## Your task:
Which lines in the data below contain the word "ανηλίκου"? Pull each of them out.

## Material for this exercise:
^^^^^^^^^^^^^^^^

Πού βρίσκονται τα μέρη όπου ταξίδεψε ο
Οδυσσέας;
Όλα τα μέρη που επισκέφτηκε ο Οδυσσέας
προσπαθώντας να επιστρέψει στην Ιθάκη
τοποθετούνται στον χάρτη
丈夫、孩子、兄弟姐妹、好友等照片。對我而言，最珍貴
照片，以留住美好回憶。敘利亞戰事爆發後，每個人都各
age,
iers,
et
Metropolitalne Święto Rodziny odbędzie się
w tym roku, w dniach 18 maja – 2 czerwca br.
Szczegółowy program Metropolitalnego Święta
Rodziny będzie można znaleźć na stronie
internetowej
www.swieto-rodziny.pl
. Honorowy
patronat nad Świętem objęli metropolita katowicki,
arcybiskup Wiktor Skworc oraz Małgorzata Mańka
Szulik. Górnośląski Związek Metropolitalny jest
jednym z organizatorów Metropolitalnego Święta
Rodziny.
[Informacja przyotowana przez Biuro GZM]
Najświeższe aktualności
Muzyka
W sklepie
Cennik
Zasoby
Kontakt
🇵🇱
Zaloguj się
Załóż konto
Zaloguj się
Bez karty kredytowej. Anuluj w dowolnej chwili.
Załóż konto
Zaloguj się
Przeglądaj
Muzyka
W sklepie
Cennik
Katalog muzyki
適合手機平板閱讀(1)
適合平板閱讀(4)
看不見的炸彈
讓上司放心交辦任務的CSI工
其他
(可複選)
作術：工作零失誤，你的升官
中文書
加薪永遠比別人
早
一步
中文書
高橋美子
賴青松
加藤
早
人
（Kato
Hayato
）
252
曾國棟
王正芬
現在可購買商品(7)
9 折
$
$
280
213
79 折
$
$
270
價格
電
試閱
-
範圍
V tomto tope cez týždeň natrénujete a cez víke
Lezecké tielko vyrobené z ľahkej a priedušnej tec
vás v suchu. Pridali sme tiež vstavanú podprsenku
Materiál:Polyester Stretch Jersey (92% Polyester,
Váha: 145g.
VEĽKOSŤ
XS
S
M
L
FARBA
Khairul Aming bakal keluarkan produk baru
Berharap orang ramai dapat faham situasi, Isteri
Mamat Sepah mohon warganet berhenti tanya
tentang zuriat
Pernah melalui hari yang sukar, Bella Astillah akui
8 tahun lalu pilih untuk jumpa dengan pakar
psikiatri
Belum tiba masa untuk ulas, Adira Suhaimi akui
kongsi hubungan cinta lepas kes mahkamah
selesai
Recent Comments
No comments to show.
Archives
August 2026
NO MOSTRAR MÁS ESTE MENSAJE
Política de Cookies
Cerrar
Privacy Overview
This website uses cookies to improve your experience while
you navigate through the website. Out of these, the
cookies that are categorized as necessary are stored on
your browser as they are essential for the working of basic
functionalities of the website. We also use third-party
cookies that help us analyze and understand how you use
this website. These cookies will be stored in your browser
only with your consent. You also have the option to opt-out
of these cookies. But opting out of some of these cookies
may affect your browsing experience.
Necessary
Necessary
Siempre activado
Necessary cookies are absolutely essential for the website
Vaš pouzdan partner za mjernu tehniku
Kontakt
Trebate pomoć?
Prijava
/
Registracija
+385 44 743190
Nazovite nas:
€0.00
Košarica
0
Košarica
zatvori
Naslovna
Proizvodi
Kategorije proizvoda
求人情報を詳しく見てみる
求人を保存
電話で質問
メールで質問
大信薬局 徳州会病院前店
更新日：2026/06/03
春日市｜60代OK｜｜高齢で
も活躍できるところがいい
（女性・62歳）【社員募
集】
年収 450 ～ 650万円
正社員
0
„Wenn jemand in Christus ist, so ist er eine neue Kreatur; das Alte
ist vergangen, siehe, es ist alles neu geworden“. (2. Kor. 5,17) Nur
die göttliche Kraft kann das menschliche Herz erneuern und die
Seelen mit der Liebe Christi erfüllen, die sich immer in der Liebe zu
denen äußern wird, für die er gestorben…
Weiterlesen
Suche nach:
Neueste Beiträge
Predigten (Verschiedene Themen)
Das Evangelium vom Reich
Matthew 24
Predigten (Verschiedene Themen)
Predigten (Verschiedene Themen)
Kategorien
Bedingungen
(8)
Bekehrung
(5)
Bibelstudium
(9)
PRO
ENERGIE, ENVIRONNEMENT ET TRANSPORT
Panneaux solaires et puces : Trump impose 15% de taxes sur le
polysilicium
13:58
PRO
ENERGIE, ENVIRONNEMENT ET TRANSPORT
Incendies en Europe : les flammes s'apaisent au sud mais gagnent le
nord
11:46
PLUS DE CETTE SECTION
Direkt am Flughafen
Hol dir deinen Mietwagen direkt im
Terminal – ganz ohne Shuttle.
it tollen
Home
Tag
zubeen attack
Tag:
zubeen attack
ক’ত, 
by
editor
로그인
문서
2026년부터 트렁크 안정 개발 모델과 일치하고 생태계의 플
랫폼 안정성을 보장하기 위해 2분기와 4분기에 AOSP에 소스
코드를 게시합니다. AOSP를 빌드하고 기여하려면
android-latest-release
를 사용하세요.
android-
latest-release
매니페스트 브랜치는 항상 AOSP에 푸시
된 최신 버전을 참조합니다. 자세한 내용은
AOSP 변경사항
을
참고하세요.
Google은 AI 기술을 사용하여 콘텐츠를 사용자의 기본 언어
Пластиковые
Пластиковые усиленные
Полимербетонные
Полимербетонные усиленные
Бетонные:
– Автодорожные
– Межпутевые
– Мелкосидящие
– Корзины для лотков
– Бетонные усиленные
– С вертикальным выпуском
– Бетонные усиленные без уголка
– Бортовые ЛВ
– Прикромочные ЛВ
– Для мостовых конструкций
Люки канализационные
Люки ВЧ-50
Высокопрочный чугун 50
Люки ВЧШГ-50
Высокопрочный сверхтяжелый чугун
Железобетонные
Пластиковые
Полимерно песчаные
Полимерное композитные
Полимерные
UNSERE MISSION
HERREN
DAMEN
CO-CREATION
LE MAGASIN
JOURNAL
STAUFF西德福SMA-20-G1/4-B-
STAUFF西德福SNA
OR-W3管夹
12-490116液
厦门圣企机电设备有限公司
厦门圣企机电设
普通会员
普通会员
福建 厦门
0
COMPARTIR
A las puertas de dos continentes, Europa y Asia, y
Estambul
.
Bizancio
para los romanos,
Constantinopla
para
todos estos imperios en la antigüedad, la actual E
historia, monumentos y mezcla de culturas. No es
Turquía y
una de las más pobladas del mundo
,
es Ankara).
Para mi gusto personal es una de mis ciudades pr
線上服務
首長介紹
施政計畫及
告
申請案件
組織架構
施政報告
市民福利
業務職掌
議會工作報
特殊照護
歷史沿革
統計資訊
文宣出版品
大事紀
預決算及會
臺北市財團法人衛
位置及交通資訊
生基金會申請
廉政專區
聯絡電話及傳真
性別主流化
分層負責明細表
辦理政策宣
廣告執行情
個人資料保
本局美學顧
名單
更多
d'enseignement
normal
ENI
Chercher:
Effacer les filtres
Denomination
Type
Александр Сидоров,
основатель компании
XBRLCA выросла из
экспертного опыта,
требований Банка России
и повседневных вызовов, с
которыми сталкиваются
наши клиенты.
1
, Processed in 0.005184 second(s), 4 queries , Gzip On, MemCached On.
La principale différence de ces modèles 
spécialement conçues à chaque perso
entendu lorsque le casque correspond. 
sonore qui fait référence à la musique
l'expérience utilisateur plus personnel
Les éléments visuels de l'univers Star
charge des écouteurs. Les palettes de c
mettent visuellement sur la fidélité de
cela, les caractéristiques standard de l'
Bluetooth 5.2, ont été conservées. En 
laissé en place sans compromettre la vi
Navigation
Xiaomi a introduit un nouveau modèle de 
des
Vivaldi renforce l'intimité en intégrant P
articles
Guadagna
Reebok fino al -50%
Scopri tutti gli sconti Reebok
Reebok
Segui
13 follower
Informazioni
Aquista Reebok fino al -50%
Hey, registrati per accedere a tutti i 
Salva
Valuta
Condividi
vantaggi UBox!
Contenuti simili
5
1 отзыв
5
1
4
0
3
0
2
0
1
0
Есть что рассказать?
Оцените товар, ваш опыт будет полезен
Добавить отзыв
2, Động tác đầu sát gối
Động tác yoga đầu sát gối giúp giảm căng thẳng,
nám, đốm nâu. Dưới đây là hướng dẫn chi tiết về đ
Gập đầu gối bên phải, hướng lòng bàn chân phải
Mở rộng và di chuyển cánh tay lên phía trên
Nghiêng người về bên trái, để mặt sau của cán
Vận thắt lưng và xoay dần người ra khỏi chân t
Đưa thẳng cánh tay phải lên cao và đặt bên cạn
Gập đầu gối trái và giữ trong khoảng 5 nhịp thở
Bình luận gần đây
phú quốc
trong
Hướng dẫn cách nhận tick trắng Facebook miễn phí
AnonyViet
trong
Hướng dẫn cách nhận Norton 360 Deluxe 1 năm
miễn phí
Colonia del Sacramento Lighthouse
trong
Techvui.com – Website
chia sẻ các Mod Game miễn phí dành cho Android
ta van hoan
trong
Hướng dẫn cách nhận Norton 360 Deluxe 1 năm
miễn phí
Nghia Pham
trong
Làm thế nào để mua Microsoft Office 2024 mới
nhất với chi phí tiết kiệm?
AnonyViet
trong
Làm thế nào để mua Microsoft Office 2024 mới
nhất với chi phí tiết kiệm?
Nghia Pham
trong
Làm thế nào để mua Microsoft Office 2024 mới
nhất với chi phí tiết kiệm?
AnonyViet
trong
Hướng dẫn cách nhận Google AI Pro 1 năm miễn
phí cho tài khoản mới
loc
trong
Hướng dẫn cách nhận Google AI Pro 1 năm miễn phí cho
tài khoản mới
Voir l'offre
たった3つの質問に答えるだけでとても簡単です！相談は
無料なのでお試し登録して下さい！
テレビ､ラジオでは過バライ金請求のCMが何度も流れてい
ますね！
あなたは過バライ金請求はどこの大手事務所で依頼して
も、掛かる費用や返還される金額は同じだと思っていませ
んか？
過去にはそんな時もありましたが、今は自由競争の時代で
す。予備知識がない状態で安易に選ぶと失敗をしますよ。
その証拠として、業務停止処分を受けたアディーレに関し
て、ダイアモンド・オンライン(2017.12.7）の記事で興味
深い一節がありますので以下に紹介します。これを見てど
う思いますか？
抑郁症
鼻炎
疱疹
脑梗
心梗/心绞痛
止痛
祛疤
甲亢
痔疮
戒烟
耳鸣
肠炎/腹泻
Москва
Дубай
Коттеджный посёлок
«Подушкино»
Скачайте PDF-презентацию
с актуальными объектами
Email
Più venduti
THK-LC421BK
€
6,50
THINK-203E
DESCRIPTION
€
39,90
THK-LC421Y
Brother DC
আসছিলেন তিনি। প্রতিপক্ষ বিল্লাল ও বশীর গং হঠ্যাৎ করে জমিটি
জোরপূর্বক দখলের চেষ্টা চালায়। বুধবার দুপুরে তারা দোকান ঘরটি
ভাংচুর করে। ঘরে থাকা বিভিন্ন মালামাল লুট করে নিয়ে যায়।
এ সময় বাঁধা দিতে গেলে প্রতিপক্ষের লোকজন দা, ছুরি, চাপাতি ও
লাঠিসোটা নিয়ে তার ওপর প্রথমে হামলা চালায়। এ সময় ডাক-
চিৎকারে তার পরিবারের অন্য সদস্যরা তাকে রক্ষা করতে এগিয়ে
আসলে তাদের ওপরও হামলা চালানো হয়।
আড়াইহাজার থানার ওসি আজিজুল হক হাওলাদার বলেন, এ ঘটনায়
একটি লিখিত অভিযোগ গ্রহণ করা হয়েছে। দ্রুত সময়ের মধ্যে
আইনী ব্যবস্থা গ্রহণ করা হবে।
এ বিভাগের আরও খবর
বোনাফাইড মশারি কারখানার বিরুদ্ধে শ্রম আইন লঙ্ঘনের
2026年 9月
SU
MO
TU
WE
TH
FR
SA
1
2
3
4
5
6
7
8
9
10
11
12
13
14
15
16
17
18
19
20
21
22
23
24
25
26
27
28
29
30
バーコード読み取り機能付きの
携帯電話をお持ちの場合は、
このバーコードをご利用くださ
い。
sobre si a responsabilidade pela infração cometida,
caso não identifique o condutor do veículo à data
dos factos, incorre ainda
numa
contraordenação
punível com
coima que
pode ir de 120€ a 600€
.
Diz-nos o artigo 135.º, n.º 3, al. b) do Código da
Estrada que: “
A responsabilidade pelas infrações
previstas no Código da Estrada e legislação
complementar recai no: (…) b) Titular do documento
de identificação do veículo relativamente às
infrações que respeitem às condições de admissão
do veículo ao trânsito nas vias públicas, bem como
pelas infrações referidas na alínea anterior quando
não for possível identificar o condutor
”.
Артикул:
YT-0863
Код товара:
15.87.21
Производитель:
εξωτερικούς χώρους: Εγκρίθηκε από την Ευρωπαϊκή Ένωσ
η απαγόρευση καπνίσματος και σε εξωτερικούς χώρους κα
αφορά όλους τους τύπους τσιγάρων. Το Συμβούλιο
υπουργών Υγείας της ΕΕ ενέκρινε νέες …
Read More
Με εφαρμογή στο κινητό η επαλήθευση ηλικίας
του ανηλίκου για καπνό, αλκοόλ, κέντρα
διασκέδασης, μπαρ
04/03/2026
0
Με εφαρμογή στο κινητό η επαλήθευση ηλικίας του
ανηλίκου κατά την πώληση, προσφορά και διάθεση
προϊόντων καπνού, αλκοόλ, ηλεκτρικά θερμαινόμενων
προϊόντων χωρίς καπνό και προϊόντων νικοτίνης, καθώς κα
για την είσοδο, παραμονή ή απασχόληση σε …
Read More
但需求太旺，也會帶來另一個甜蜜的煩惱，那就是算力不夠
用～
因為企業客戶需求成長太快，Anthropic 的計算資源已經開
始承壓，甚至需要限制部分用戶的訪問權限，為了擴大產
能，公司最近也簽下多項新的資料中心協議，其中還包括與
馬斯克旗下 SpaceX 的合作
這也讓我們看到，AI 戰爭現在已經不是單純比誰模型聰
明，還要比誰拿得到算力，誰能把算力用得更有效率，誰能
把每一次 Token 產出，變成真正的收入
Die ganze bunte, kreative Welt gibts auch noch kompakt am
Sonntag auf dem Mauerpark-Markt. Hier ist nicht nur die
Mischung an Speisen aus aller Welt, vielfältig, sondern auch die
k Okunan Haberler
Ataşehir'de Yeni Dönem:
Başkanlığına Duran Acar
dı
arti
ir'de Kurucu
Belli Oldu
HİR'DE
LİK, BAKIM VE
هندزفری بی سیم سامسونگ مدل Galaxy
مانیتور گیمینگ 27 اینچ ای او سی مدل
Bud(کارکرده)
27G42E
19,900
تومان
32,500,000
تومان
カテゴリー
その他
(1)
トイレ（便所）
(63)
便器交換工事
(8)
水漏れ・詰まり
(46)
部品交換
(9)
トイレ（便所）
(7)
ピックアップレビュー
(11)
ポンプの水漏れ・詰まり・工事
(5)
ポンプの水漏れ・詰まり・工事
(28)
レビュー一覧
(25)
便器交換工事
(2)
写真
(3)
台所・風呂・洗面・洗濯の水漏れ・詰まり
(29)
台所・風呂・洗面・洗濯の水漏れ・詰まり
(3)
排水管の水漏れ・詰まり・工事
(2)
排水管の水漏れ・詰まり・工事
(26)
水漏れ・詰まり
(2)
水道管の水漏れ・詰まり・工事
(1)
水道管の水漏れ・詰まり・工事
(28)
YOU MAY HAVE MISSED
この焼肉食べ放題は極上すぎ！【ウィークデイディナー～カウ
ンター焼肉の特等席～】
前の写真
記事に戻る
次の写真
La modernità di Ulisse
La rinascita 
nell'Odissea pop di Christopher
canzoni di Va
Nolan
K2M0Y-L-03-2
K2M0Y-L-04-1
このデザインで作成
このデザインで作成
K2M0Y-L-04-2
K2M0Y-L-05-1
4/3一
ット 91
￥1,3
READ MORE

^^^^^^^^^^^^^^^^

## Response to the task:
του ανηλίκου για καπνό, αλκοόλ, κέντρα
ανηλίκου κατά την πώληση, προσφορά και διάθεση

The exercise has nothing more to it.